Infine, lo spirito di cui siamo dotati da Dio è uno spirito di disciplina. Con la disciplina quella vile indolenza, che lo spirito di paura genera, può essere repressa ed espulsa. Se ci si chiede se la disciplina è quella che Timoteo deve imporre nel governare gli altri, o quella che deve praticare nell'educare se stesso, possiamo rispondere: "Entrambi". La terminazione della parola qui usata (σωφρονισμος) sembra richiedere il significato transitivo; e la lentezza nel correggere gli altri può essere stata facilmente uno dei modi in cui si è manifestato lo sconforto di Timoteo.

D'altra parte l'intero contesto qui parla del modo in cui Timoteo tratta se stesso. Interessarsi più vivacemente alla condotta degli altri sarebbe disciplina per sé e anche per loro. Ci può essere tanto orgoglio quanto umiltà nell'indulgere al pensiero che la vita di altre persone è così totalmente cattiva, che è del tutto fuori dal potere di persone come noi effettuare una riforma. Questo è un modo sottile di sottrarsi alle responsabilità. Forti nello spirito di potenza, ardenti di spirito d'amore, possiamo trasformare le colpe degli altri, insieme a tutti i problemi che possono capitarci in questa vita, in strumenti di disciplina.

Le parole dell'Apostolo, sebbene rivolte principalmente ai ministri, in riferimento ai doni spirituali loro conferiti al momento della loro ordinazione, non devono limitarsi a loro. Si applicano ai doni elargiti da Dio a ogni cristiano, e anzi a ogni essere umano. C'è una terribile punizione collegata alla negligenza delle facoltà superiori, intellettuali o morali; una pena che opera in modo sicuro e infallibile per una legge naturale.

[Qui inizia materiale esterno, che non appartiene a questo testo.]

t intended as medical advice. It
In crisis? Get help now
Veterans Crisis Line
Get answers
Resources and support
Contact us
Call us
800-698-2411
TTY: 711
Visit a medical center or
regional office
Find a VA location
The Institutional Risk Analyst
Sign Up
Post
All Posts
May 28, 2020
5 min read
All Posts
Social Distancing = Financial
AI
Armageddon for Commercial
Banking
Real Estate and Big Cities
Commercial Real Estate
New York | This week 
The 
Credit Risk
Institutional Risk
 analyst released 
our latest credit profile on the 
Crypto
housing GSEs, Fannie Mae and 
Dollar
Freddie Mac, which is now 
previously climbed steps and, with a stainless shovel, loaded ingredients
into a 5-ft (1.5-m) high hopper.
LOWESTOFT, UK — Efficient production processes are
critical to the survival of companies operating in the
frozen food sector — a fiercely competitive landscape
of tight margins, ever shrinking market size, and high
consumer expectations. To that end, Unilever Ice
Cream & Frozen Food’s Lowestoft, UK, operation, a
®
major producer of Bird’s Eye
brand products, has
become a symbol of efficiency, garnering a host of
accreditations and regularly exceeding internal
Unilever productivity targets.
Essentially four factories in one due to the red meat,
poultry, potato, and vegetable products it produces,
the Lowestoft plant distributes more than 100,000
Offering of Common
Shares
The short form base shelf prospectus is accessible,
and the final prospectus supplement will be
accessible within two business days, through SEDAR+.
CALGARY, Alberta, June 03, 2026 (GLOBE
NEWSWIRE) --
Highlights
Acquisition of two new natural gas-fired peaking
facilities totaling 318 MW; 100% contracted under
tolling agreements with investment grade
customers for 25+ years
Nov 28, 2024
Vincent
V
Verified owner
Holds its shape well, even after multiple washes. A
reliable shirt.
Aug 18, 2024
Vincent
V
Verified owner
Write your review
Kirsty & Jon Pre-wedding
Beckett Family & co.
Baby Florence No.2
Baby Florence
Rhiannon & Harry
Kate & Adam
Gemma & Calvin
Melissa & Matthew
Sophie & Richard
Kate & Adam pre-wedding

Tutti noi abbiamo immaginazione, intelletto, volontà. Questi poteri meravigliosi devono avere un oggetto, devono avere un impiego. Se non diamo loro il loro vero oggetto, cioè la gloria di Dio, troveranno un oggetto per se stessi. Invece di librarsi in alto sulle ali fornite dalle glorie della creazione e dalle misericordie della redenzione, affonderanno nel fango. Si attaccheranno alla carne; e in un'atmosfera avvelenata da associazioni degradanti si sviliranno anche loro.

Invece di elevare l'uomo che li possiede a quella vita superiore, che è un assaggio del paradiso, lo spingeranno verso il basso con la pressione accumulata di un intelletto indisciplinato, un'immaginazione inquinata e una volontà senza legge. Quello che avrebbe dovuto essere per la ricchezza, diventa occasione di caduta. Gli angeli della luce diventano angeli delle tenebre. E poteri che dovrebbero essere come sacerdoti, consacrando tutta la nostra natura a Dio, diventano come demoni, spudorati e spietati nel consacrarci al Maligno.

Non solo ogni ministro di Cristo, ma ogni uomo pensante, ha bisogno di volta in volta di «ravvivare il dono di Dio che è in lui», di accenderlo in una fiamma, e di far sì che sia diretto a fini santi ed esercitato al servizio nobile. I regali regali di Dio dell'intelletto e della volontà non possono essere gettati via, non possono essere lasciati inutilizzati, non possono essere estinti. Nel bene o nel male sono nostri; e sono immortali.

Ma, sebbene non possano essere distrutti, possono essere trascurati. Possono essere sepolti nella terra, finché non allevano vermi e puzzano. Possono essere autorizzati a scatenarsi, finché non diventano come bestie feroci, e si voltano di nuovo e ci sbranano. O nello spirito di potenza, o amore, e di disciplina, possono essere castigati dall'esercizio elevato e santificati per usi celesti, finché diventino sempre più adatti ad essere l'equipaggiamento di uno, che starà per sempre "davanti al trono di Dio e lodatelo giorno e notte nel suo tempio».